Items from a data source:
========

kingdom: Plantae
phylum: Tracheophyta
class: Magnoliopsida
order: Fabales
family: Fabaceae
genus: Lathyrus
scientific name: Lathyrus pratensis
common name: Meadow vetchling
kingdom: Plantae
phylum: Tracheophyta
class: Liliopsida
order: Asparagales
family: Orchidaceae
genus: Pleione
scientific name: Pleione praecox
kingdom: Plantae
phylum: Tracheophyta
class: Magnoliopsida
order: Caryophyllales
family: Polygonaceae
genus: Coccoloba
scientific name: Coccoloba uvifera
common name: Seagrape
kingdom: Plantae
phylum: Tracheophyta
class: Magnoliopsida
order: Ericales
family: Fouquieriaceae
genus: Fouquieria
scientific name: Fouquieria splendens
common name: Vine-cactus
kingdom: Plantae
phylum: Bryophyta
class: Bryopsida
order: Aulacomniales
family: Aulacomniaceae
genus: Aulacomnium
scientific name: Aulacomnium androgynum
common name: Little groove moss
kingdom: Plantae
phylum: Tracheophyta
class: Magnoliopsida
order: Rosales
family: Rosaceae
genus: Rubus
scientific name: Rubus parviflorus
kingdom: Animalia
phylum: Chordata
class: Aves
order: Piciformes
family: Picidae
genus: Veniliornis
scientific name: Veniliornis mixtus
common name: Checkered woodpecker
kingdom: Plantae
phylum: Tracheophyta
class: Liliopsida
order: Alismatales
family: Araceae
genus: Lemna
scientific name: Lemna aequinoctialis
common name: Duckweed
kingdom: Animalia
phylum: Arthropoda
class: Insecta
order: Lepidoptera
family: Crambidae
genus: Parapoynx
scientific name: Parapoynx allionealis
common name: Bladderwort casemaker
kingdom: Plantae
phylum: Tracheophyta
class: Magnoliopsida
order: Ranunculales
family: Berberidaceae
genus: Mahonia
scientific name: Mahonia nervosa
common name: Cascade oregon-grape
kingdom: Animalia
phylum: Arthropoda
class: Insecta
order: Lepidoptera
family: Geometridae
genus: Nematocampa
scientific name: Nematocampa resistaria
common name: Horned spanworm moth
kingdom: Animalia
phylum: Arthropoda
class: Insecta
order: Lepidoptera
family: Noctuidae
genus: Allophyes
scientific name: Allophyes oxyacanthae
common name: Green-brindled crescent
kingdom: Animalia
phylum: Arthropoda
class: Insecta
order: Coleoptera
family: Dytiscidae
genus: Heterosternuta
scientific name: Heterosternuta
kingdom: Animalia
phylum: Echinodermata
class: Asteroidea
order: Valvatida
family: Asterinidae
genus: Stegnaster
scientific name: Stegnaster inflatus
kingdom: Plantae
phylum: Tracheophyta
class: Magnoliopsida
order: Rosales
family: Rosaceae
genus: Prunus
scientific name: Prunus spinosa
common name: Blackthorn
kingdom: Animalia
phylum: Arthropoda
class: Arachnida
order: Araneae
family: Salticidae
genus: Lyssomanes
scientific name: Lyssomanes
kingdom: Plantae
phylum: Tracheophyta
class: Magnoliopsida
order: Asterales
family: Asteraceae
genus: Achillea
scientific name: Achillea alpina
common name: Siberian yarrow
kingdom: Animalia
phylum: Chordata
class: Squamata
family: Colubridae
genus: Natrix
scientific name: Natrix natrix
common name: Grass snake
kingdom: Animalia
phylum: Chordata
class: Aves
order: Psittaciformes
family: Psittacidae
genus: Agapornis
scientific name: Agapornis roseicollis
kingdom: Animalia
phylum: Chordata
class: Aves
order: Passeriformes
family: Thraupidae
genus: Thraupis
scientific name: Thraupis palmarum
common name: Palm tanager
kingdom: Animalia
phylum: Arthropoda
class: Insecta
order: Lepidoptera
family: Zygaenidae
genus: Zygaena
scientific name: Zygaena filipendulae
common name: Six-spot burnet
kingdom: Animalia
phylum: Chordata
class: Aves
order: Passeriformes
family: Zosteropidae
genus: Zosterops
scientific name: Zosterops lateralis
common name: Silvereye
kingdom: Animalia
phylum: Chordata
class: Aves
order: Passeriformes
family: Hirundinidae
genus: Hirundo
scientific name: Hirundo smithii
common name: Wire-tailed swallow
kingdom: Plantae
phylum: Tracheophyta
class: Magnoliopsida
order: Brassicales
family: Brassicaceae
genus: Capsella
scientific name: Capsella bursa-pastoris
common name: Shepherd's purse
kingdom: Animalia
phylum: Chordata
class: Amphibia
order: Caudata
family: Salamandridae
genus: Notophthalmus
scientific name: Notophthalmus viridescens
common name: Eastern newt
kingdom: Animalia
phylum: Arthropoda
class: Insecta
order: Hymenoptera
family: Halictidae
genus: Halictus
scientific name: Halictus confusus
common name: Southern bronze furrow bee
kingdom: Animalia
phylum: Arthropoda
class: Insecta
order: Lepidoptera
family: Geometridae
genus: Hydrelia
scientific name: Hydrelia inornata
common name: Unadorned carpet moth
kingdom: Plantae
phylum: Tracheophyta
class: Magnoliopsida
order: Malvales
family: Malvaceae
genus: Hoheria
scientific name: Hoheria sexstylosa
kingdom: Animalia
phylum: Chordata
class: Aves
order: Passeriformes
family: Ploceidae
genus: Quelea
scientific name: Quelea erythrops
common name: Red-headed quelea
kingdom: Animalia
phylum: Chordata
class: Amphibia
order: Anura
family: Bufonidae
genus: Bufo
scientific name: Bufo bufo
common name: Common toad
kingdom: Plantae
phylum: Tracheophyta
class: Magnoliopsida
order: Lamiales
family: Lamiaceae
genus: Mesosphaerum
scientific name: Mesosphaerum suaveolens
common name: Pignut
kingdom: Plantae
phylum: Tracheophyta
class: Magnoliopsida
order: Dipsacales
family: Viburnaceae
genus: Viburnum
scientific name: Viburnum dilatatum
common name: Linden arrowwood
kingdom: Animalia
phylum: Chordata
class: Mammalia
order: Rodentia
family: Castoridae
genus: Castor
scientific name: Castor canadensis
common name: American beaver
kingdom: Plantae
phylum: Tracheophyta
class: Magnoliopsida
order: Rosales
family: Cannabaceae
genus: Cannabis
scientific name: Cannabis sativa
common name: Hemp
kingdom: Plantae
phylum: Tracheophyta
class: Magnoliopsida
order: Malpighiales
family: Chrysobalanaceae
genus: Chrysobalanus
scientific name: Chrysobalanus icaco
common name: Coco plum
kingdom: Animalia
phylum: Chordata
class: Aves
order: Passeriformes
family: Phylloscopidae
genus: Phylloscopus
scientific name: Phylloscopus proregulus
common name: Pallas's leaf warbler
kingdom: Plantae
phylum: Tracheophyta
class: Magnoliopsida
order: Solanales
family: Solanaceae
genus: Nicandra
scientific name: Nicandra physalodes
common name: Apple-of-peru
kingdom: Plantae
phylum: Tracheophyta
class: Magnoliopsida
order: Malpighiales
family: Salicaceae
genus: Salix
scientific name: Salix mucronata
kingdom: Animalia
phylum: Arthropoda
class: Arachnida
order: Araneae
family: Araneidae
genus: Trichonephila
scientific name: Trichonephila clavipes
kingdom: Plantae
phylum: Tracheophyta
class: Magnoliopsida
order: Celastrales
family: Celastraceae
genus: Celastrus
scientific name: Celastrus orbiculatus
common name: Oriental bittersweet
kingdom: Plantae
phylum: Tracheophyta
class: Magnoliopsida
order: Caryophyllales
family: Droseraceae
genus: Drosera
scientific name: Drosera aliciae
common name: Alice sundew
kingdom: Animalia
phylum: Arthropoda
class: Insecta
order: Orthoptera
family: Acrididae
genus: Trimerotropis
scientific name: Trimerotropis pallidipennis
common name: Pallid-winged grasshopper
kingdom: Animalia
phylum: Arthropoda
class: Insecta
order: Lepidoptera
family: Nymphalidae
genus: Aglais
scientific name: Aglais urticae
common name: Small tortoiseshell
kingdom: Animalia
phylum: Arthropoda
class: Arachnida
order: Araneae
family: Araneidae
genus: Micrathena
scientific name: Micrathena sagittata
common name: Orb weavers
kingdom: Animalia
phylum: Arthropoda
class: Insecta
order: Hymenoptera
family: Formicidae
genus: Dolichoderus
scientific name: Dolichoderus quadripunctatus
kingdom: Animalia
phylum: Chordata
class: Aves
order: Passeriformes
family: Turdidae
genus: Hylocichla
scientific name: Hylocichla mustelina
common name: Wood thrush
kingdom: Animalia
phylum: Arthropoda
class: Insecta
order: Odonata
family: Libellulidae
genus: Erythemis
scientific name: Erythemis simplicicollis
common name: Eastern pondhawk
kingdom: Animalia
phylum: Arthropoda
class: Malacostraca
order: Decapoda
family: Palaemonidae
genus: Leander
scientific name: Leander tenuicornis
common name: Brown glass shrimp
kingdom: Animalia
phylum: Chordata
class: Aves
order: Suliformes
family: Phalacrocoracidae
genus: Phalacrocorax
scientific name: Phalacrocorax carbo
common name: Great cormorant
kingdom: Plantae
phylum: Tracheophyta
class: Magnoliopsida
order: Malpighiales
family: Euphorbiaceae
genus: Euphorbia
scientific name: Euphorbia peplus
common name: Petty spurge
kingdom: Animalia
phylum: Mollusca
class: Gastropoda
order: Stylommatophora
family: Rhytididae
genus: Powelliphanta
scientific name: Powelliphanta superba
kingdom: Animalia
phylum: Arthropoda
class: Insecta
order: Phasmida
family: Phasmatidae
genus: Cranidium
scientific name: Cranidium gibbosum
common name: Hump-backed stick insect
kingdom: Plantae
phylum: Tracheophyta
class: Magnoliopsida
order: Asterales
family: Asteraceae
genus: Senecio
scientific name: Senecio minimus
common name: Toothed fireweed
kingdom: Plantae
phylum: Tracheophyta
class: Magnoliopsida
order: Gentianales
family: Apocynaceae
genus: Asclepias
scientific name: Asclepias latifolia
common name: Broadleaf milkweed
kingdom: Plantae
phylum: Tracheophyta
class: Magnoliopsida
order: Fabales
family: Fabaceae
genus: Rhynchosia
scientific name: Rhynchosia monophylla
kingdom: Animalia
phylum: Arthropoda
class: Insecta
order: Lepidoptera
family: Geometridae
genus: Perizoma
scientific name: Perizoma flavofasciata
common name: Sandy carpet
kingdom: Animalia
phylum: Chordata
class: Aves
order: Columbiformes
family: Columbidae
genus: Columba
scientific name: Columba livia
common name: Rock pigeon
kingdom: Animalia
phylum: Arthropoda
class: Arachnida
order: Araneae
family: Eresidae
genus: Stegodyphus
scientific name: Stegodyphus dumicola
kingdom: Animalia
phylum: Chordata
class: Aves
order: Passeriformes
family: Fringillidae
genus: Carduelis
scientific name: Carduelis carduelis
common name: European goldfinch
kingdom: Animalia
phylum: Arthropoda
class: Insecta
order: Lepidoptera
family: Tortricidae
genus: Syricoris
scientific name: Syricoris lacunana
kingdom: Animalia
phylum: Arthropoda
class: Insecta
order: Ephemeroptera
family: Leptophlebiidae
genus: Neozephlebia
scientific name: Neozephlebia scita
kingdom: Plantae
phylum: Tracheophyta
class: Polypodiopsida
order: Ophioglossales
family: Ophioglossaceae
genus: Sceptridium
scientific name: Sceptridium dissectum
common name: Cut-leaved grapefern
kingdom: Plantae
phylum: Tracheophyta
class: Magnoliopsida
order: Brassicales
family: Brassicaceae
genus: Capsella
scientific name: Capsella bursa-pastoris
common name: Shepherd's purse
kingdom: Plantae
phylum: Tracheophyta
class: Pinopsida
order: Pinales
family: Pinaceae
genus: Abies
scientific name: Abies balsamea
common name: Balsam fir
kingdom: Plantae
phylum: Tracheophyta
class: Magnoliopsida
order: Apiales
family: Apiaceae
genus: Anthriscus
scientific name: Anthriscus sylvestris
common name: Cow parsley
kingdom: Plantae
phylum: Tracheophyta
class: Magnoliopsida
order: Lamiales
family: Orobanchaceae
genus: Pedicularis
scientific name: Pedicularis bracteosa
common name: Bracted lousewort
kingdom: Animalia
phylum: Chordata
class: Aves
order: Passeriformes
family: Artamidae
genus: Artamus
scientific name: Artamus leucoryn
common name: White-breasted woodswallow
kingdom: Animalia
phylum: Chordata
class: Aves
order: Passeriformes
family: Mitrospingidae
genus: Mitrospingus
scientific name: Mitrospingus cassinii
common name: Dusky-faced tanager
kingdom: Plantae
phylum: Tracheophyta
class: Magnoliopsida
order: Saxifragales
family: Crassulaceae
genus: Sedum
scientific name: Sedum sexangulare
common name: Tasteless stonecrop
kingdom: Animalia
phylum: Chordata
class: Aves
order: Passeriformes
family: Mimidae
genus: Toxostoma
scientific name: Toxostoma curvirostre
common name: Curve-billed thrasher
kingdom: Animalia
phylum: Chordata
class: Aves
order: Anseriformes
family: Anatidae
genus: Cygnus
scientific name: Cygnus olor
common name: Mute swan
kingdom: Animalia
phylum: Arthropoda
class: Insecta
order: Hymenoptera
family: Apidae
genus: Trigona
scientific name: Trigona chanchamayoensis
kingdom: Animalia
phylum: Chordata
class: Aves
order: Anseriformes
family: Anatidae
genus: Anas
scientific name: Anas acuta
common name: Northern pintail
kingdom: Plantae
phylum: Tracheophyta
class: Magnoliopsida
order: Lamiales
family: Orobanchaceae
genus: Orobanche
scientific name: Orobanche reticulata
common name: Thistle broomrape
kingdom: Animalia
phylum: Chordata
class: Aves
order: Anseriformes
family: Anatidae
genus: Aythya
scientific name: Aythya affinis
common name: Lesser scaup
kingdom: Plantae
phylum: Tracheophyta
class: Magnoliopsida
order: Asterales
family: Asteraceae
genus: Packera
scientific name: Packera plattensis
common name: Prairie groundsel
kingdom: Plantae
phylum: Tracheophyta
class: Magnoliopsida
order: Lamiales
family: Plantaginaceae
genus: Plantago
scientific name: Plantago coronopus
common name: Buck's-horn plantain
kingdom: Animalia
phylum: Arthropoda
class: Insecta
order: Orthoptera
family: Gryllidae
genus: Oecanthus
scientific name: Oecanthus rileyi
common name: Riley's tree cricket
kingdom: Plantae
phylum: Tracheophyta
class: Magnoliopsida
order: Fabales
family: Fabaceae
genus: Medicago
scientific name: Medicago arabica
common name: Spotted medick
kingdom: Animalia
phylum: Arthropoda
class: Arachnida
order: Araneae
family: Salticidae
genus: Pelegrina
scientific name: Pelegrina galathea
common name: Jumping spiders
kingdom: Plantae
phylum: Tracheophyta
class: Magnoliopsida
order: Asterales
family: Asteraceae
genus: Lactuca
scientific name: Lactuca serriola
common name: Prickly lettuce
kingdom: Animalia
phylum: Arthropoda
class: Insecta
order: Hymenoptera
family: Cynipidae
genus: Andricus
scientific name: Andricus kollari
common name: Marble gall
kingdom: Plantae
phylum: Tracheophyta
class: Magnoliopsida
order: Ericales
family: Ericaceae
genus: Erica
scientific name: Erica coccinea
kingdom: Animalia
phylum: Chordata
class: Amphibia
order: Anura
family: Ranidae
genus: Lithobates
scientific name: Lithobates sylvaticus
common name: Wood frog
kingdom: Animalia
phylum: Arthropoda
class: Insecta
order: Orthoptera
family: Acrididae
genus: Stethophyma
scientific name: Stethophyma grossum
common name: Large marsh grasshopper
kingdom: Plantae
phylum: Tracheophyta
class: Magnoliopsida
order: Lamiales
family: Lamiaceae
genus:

========

◆ **REQUEST**
Put the items from the line with "family: Apiaceae" up to and including the line with "genus: Artamus" into a two-column CSV with the headers field and value, one row per item. Wrap each field in quotes and replace any line breaks with spaces.

◆ **FULL OUTPUT**
field,value
"family:","Apiaceae"
"genus:","Anthriscus"
"scientific name:","Anthriscus sylvestris"
"common name:","Cow parsley"
"kingdom:","Plantae"
"phylum:","Tracheophyta"
"class:","Magnoliopsida"
"order:","Lamiales"
"family:","Orobanchaceae"
"genus:","Pedicularis"
"scientific name:","Pedicularis bracteosa"
"common name:","Bracted lousewort"
"kingdom:","Animalia"
"phylum:","Chordata"
"class:","Aves"
"order:","Passeriformes"
"family:","Artamidae"
"genus:","Artamus"